| What the task requires |
Please read the records below and return each line holding the string "together".
============================================================
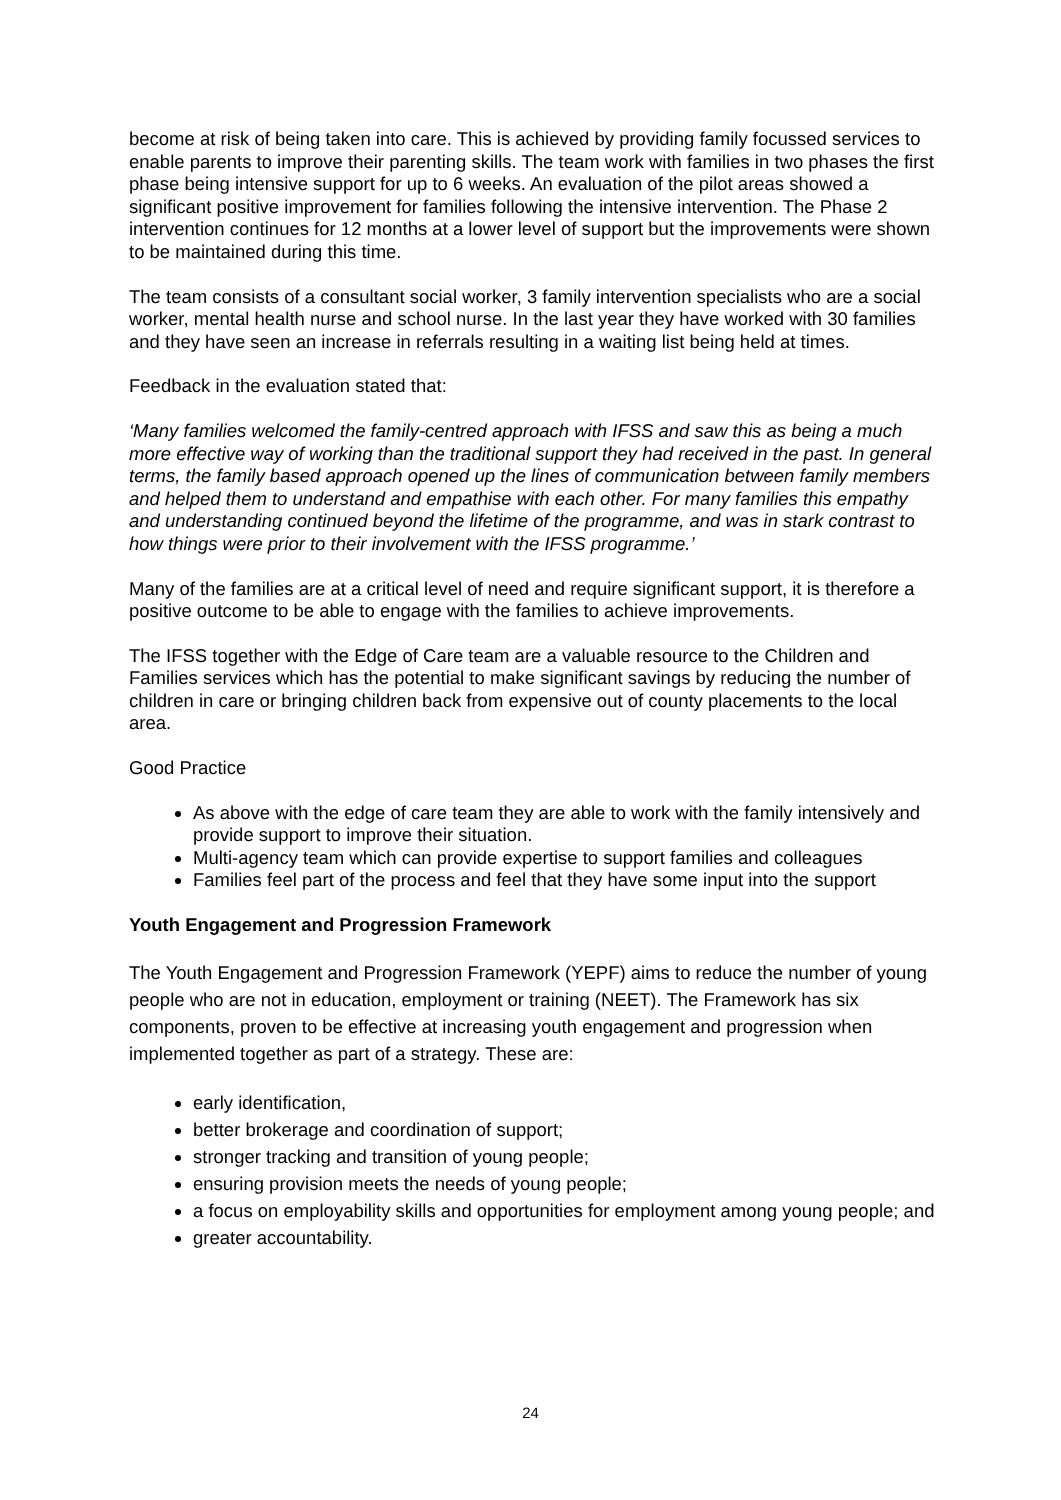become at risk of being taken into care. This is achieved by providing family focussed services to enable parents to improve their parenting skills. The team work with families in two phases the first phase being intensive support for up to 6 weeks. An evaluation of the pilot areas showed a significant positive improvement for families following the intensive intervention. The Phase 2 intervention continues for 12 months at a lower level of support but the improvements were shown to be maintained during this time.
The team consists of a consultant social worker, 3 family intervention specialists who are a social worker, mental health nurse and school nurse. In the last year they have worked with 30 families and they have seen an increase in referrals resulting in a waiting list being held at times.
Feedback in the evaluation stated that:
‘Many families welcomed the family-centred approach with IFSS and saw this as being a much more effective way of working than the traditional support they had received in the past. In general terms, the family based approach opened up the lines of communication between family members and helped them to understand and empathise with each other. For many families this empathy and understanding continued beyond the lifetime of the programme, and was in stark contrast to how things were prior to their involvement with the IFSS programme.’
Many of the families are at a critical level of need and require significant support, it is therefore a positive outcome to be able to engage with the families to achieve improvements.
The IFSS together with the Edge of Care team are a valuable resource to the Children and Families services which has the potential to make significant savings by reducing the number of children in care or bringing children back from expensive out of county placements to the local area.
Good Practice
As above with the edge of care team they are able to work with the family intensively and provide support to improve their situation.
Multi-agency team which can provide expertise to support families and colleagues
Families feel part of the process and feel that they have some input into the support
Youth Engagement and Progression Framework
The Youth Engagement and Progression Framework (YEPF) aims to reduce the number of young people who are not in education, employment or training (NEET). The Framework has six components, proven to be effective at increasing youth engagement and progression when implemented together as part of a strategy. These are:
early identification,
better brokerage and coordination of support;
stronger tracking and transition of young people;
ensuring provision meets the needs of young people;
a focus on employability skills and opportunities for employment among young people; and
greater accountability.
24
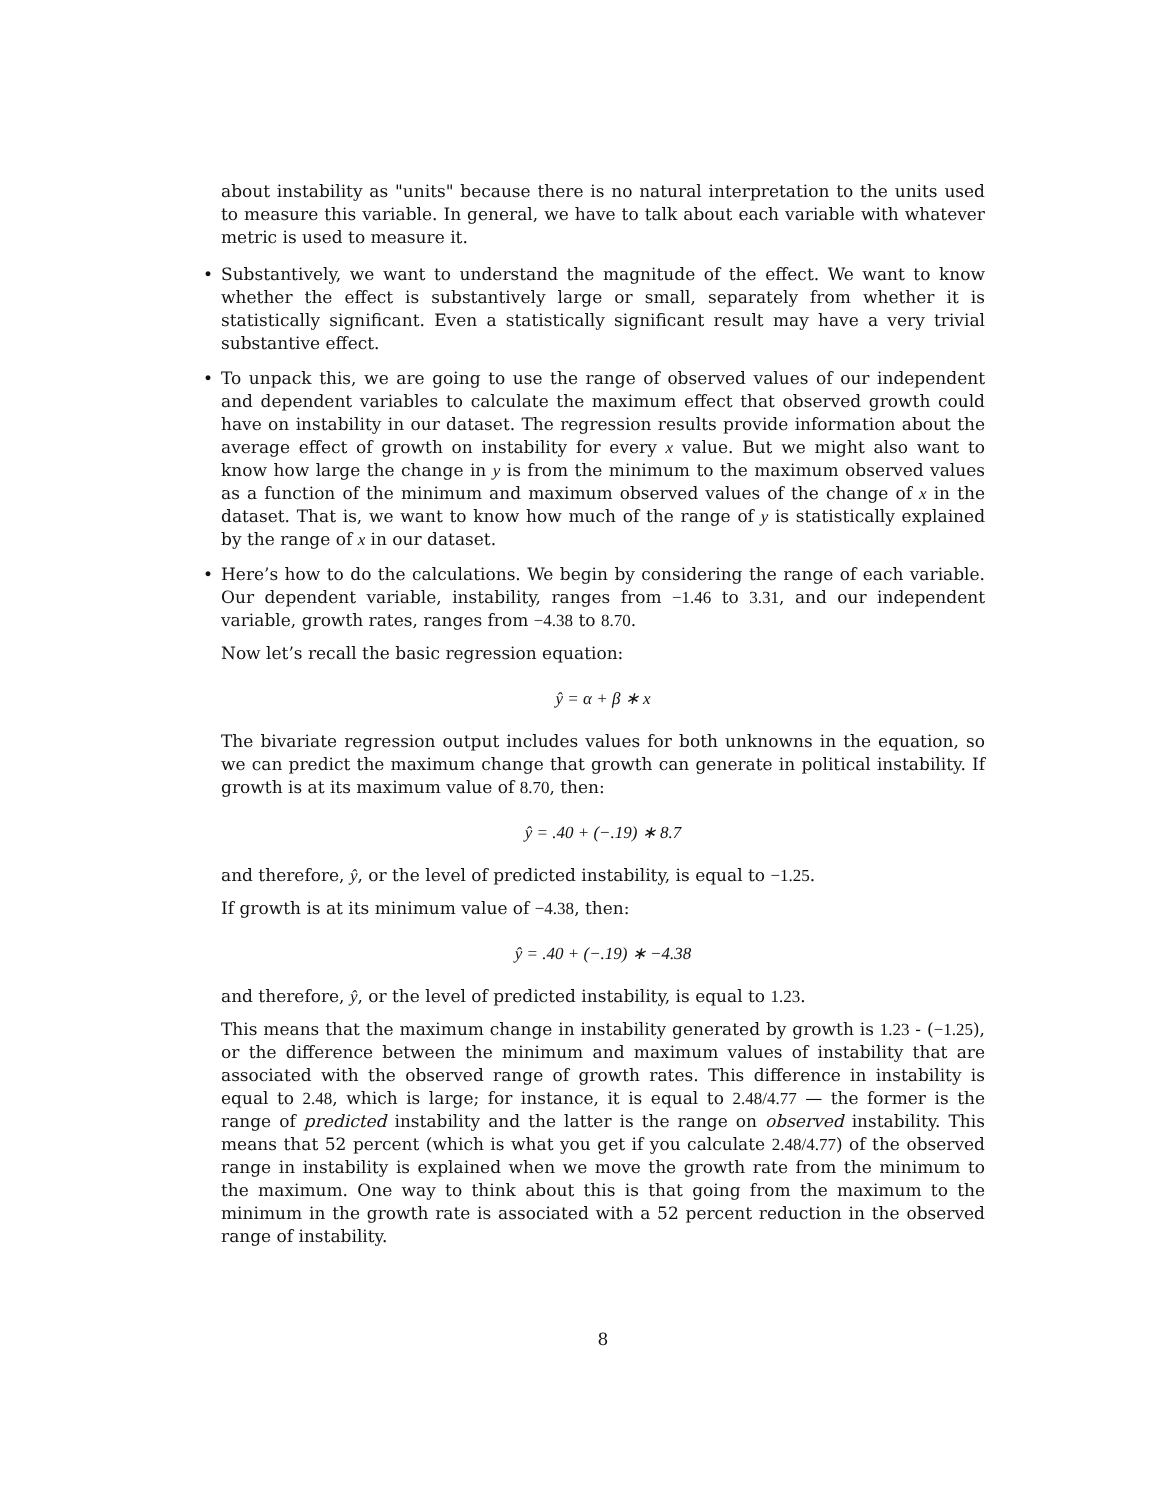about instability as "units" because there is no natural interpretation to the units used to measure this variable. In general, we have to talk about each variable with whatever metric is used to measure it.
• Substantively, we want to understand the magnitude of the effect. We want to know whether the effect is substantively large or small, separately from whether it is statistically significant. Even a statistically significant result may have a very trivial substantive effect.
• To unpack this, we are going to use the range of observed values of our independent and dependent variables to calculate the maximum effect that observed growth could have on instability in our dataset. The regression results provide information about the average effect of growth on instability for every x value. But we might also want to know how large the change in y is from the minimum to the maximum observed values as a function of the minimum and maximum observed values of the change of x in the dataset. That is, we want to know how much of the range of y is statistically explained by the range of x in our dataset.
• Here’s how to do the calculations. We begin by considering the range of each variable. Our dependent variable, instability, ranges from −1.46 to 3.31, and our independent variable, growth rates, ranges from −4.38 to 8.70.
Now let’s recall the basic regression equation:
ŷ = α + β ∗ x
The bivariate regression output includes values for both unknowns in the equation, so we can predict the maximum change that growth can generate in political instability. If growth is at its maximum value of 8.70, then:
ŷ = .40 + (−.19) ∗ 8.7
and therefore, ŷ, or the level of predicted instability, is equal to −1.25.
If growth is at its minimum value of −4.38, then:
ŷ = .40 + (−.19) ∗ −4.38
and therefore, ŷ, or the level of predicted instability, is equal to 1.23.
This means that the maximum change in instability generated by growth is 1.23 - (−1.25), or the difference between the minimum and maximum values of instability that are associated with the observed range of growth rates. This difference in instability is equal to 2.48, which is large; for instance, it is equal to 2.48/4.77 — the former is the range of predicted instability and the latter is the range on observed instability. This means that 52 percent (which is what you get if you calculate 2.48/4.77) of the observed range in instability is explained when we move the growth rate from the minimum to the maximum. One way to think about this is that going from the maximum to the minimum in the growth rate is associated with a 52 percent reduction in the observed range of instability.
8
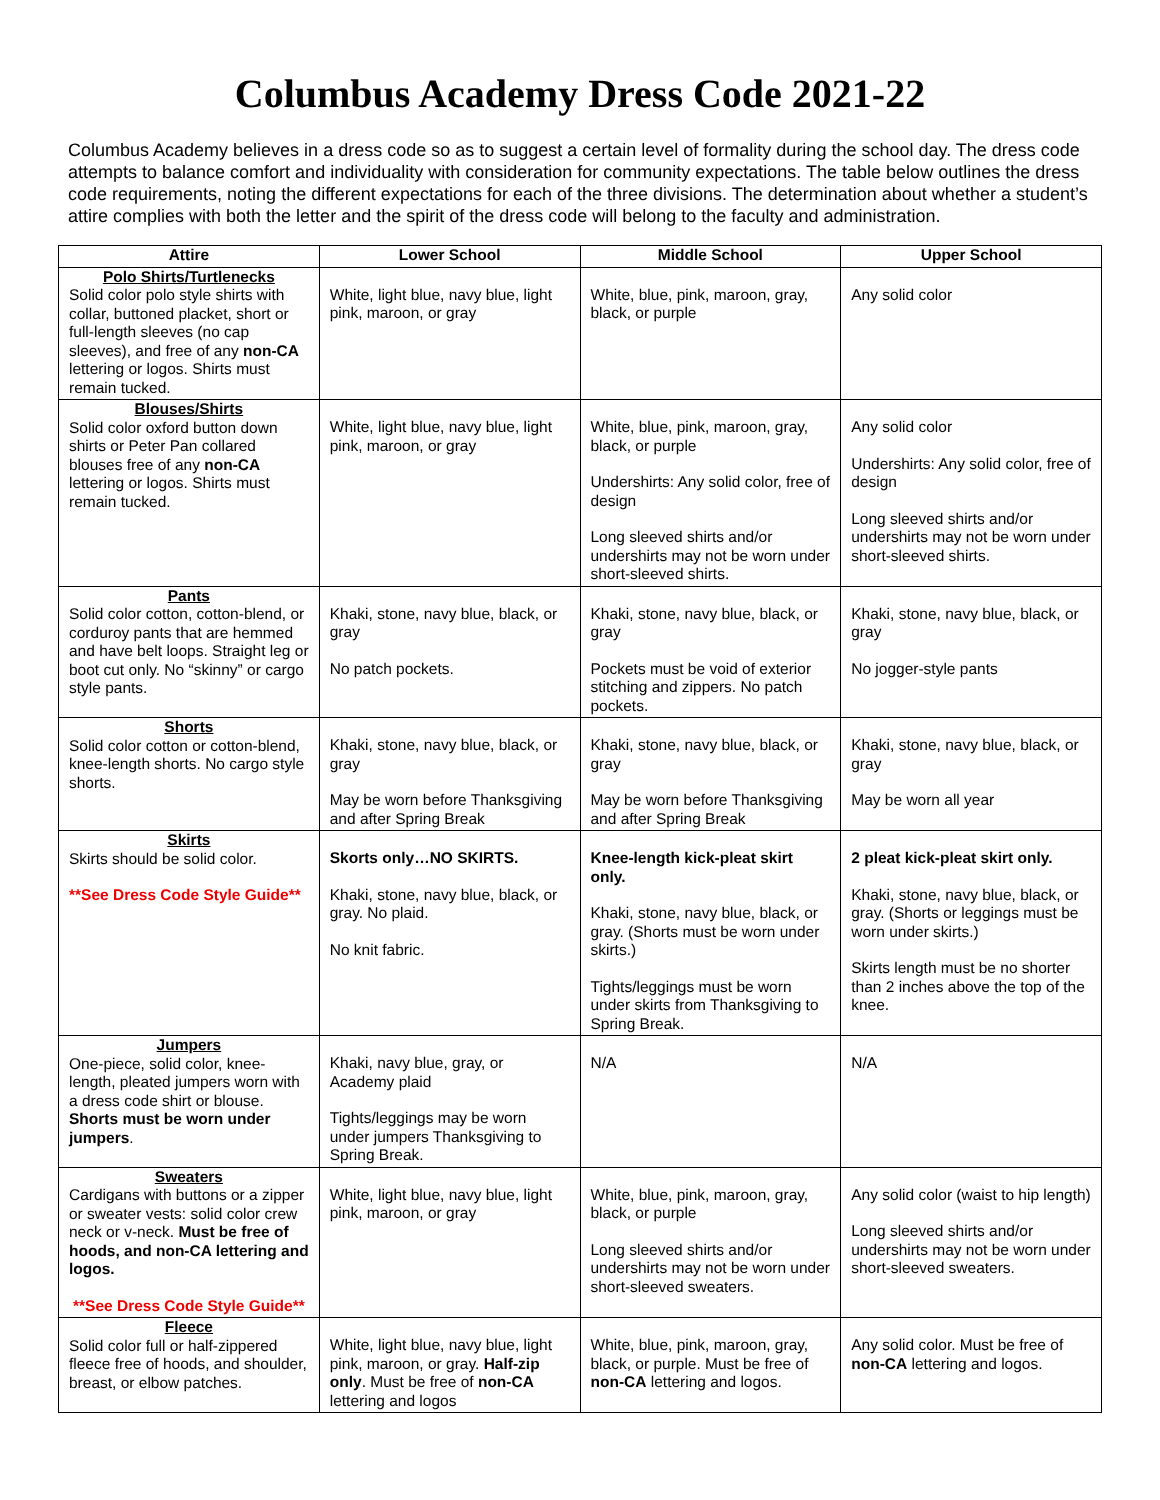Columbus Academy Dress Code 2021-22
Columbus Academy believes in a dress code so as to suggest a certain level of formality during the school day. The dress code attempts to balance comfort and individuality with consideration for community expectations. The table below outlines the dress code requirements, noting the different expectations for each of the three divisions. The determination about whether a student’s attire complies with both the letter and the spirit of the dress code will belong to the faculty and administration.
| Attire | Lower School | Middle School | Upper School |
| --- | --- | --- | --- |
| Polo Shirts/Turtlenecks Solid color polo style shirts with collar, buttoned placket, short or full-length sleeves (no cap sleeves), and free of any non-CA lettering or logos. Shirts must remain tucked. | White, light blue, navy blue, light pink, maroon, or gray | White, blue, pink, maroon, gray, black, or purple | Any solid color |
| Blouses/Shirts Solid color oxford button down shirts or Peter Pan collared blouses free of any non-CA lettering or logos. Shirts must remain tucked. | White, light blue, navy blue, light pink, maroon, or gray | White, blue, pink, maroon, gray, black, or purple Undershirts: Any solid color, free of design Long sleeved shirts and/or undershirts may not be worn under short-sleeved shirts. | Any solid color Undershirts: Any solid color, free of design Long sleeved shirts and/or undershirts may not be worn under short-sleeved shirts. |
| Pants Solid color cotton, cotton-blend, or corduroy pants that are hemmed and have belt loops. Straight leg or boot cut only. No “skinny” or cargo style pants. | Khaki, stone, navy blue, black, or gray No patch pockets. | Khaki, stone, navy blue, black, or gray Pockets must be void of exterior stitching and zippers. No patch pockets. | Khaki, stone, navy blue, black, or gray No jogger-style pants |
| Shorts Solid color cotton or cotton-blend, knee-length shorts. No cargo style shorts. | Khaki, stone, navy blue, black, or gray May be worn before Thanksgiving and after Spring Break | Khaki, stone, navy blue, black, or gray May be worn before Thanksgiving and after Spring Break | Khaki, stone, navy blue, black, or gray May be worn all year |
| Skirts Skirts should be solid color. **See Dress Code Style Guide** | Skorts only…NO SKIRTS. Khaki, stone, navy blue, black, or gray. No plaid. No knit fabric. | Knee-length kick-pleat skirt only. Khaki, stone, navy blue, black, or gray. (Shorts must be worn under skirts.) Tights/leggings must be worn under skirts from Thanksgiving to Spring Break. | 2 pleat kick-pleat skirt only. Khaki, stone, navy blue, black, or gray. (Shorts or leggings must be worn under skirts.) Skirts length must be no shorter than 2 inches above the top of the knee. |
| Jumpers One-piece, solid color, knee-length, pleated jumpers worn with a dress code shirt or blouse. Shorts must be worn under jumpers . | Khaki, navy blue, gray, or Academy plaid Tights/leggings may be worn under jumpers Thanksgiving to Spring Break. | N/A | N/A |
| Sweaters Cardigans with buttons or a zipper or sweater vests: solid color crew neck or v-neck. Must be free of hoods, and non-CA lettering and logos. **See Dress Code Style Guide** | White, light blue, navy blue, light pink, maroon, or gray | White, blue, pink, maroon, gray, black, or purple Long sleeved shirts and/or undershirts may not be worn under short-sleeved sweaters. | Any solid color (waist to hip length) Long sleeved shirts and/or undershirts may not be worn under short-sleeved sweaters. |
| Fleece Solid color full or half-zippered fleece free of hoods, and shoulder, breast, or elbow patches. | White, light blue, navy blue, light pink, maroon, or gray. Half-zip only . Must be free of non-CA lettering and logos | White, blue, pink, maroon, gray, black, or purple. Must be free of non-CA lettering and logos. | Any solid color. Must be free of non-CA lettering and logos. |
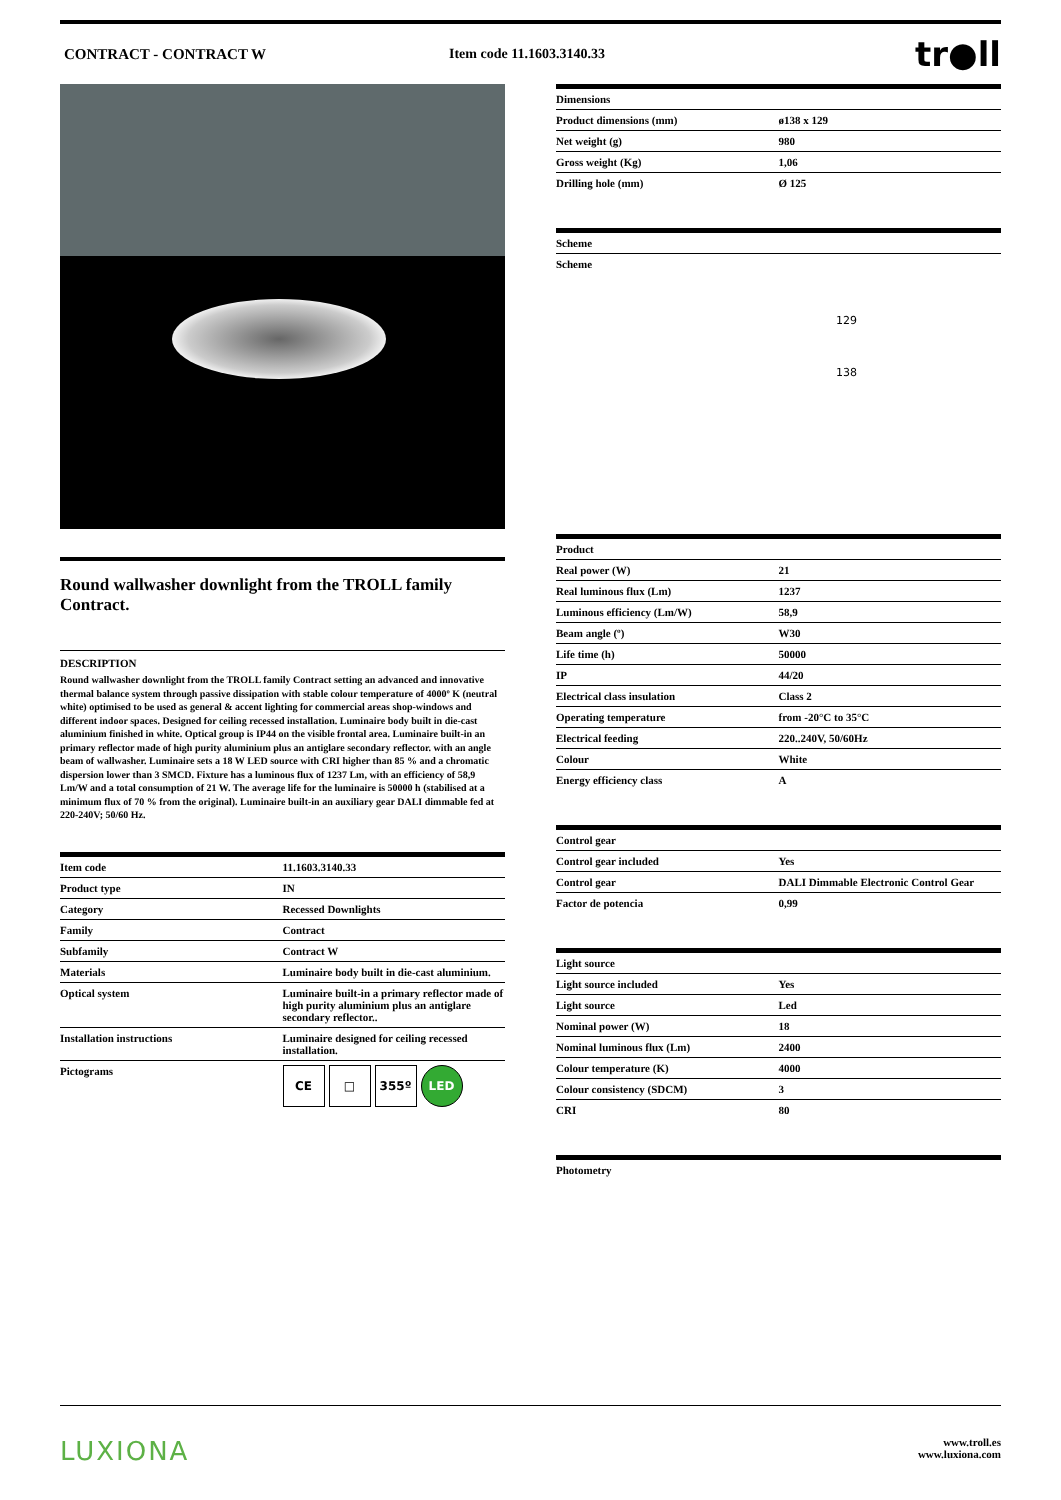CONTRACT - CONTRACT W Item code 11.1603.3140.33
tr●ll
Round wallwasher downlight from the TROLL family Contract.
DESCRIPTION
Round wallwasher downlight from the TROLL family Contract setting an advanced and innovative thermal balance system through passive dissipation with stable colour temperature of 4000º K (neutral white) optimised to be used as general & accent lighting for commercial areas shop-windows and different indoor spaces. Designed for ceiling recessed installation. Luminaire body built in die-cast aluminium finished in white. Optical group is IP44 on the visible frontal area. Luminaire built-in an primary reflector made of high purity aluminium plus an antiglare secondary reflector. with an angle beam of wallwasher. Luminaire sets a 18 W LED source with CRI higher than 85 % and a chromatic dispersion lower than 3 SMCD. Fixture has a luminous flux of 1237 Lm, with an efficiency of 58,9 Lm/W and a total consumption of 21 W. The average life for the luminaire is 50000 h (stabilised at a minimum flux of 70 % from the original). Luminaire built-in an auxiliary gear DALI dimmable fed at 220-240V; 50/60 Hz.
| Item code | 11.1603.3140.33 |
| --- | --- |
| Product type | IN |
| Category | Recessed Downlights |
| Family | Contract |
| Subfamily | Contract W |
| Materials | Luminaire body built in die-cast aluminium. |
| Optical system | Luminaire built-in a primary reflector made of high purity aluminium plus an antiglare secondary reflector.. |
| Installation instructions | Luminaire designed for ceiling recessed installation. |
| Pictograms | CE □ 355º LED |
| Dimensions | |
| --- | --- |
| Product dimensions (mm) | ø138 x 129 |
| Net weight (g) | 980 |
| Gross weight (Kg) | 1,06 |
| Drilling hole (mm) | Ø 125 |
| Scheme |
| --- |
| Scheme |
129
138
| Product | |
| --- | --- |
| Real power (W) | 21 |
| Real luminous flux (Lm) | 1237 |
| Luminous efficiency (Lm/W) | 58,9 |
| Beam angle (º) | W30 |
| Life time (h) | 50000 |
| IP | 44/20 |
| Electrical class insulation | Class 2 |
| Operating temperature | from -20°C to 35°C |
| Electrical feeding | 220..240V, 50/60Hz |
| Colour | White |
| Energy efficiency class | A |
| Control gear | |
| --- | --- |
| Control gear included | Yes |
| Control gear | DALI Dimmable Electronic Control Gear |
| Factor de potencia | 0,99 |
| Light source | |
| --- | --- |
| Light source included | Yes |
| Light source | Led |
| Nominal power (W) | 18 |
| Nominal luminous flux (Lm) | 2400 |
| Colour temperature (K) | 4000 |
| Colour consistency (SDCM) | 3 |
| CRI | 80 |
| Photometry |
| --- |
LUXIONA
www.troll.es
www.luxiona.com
============================================================
| Task solution |
The IFSS together with the Edge of Care team are a valuable resource to the Children and Families services which has the potential to make significant savings by reducing the number of children in care or bringing children back from expensive out of county placements to the local area.
The Youth Engagement and Progression Framework (YEPF) aims to reduce the number of young people who are not in education, employment or training (NEET). The Framework has six components, proven to be effective at increasing youth engagement and progression when implemented together as part of a strategy. These are:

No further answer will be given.